-- Material provided --
━━━━━━━━━━━━━━━━━━━━
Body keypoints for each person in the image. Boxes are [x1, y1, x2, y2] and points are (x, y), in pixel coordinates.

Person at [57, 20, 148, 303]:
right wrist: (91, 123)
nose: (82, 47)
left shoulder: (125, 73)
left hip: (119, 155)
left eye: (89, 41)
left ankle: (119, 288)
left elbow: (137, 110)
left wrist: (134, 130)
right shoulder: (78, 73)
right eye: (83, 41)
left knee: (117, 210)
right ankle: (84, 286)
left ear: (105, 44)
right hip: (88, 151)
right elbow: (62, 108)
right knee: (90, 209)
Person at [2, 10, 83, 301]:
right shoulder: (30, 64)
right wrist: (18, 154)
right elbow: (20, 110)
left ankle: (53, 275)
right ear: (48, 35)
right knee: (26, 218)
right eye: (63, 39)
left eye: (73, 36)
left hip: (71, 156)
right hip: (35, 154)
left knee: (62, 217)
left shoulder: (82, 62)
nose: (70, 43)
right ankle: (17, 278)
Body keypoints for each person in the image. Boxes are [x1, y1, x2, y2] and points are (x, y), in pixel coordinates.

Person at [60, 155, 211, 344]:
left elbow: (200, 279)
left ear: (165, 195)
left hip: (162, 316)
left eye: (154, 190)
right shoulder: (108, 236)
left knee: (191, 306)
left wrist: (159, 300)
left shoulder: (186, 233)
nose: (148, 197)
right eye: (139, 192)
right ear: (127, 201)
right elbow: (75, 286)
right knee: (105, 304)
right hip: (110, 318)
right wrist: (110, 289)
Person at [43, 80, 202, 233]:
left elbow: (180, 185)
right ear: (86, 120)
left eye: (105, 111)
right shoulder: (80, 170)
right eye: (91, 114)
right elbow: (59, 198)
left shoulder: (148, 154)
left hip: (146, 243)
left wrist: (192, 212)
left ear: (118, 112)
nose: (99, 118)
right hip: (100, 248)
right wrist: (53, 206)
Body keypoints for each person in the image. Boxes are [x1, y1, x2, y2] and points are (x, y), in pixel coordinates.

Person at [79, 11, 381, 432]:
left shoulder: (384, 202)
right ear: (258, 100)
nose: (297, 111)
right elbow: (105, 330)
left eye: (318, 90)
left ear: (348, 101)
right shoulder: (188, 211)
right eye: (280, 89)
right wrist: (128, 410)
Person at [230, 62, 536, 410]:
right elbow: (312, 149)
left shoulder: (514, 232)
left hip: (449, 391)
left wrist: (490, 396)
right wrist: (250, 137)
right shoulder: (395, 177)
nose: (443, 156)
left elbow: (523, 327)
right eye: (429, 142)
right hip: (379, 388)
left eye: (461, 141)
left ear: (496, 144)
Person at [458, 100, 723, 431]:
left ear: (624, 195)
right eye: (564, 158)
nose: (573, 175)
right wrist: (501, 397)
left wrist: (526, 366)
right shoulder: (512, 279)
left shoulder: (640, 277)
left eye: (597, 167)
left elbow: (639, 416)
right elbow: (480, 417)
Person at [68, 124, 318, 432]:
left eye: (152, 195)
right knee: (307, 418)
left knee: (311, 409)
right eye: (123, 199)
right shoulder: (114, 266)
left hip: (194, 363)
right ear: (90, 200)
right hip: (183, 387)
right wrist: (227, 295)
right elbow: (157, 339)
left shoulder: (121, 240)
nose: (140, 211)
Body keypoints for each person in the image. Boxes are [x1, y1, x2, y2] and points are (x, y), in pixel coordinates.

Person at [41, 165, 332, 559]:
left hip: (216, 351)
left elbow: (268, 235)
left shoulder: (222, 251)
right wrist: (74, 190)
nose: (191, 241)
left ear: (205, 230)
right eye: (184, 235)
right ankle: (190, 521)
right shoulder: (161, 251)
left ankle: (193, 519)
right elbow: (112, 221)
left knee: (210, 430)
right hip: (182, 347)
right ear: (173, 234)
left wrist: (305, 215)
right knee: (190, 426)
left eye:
━━━━━━━━━━━━━━━━━━━━
-- Exercise aim --
Starting from the records above, copy each line where the string "nose" is found.

-- Task result --
nose: (82, 47)
nose: (70, 43)
nose: (148, 197)
nose: (99, 118)
nose: (297, 111)
nose: (443, 156)
nose: (573, 175)
nose: (140, 211)
nose: (191, 241)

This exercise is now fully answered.